Sunday 18 October 2009

any given sunday

You guys might be missing my match reports. Believe me, you're not missing them as much as I am. I recommend the very good work of my deputy, though. For people who miss the match reports, I am debuting what might become a new weekly feature: Any Given Sunday. It's about the NFL, which I am obsessed with, and have been for a year and a half (I know, I know, a new relationship, we're just finding our feet).

Orientation, orientation fans: the NFL regular season runs for seventeen weeks from early September. There are 32 teams, each of which plays 16 games, and has a bye week. There are better and worse teams, although the league's controllers try hard to keep it in 'dynamic equilibrium' by using such excellent tools as a league-wide salary cap and the annual college draft, whereby the worst teams get the first choice of new players coming from the college system (which you basically have to do). **NOTE/UPDATE 'dynamic equilibrium'? What kind of moron writes this stuff. The term they use is 'competitive balance'. Sorry**

This means a useless team from one year can find itself a contender the next year. It can pick up new players, while a dominant team can find that five of its superstars are up for new contracts and become essentially unaffordable. It's not a perfect system, but it is a good one. By the way, this year there are an unusual number of seemingly good and seemingly bad teams, so it looks less like any team can win on any given Sunday, and people are opining about it.

* [YOUR OBJECTIVE] Copy out the NFL blog post in full, word for word. The items that come next are drawn from a separate source.

* [EXTRACTED DATA]

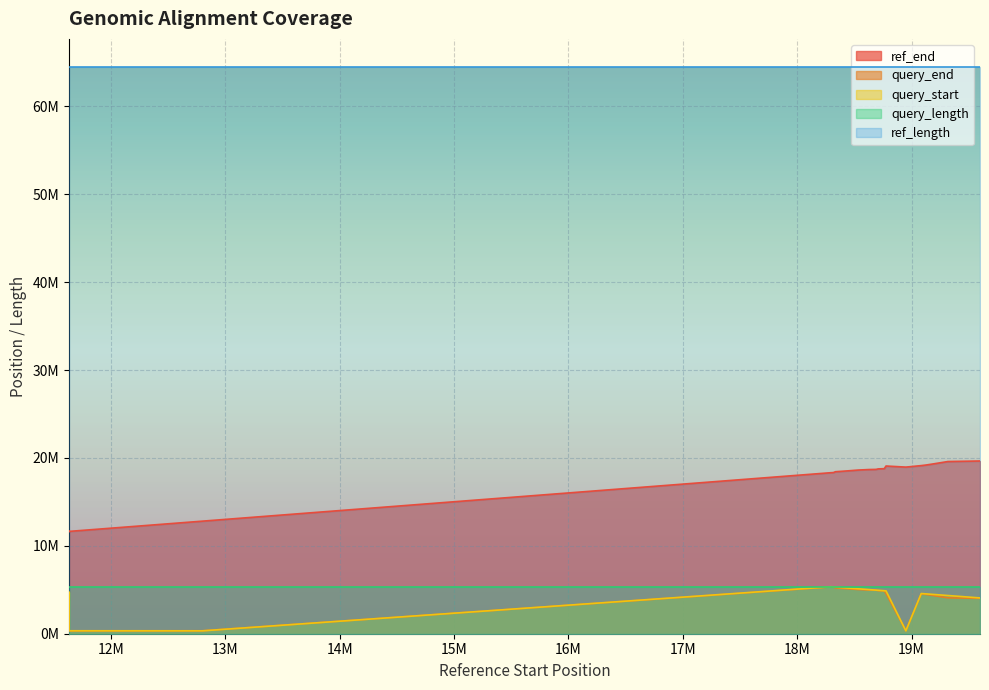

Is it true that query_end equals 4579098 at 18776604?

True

---

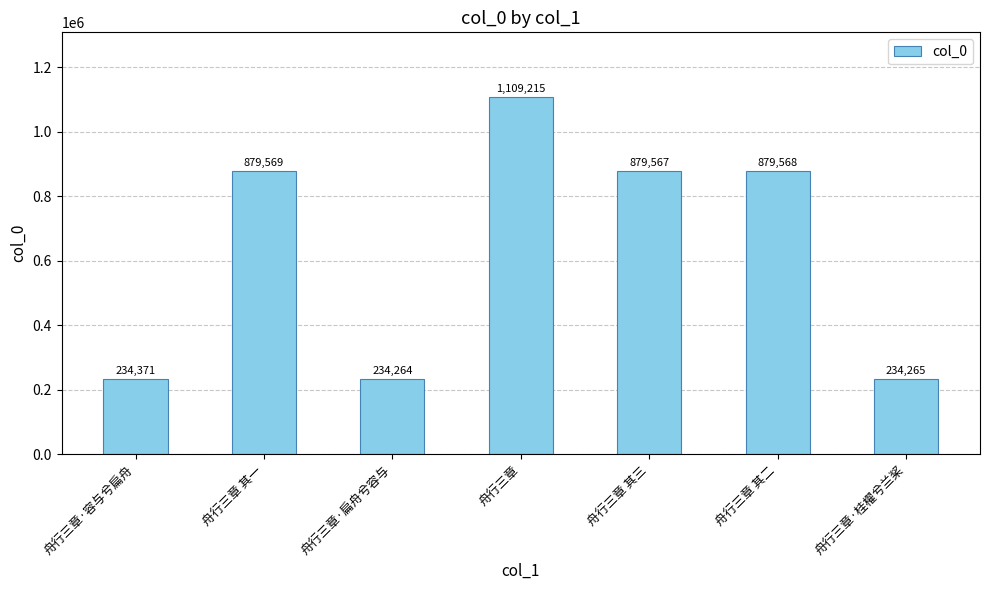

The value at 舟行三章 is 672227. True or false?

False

==

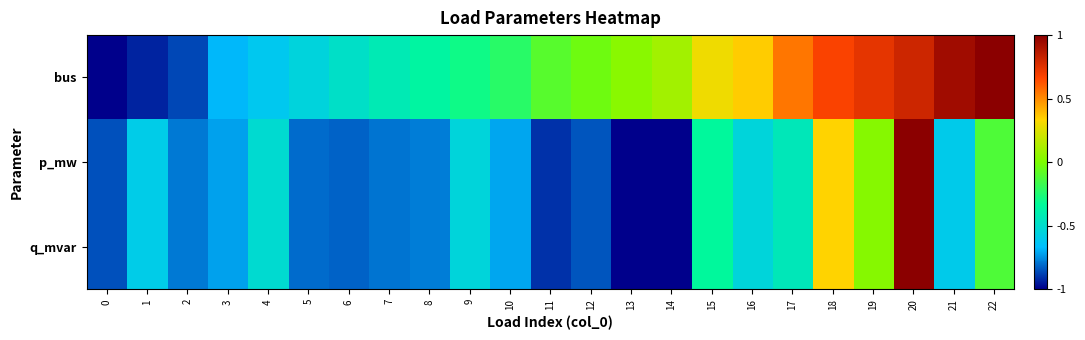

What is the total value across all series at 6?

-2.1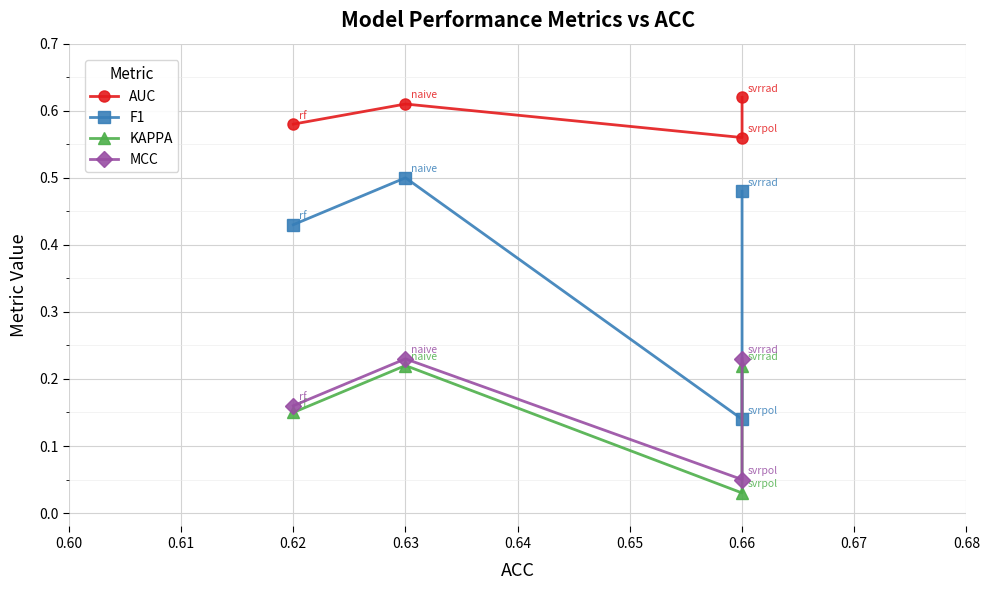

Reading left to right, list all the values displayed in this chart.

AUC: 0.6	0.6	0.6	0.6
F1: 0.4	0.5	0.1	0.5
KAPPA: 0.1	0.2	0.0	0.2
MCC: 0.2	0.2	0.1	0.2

* [OUTPUT]
Sunday 18 October 2009

any given sunday

You guys might be missing my match reports. Believe me, you're not missing them as much as I am. I recommend the very good work of my deputy, though. For people who miss the match reports, I am debuting what might become a new weekly feature: Any Given Sunday. It's about the NFL, which I am obsessed with, and have been for a year and a half (I know, I know, a new relationship, we're just finding our feet).

Orientation, orientation fans: the NFL regular season runs for seventeen weeks from early September. There are 32 teams, each of which plays 16 games, and has a bye week. There are better and worse teams, although the league's controllers try hard to keep it in 'dynamic equilibrium' by using such excellent tools as a league-wide salary cap and the annual college draft, whereby the worst teams get the first choice of new players coming from the college system (which you basically have to do). **NOTE/UPDATE 'dynamic equilibrium'? What kind of moron writes this stuff. The term they use is 'competitive balance'. Sorry**

This means a useless team from one year can find itself a contender the next year. It can pick up new players, while a dominant team can find that five of its superstars are up for new contracts and become essentially unaffordable. It's not a perfect system, but it is a good one. By the way, this year there are an unusual number of seemingly good and seemingly bad teams, so it looks less like any team can win on any given Sunday, and people are opining about it.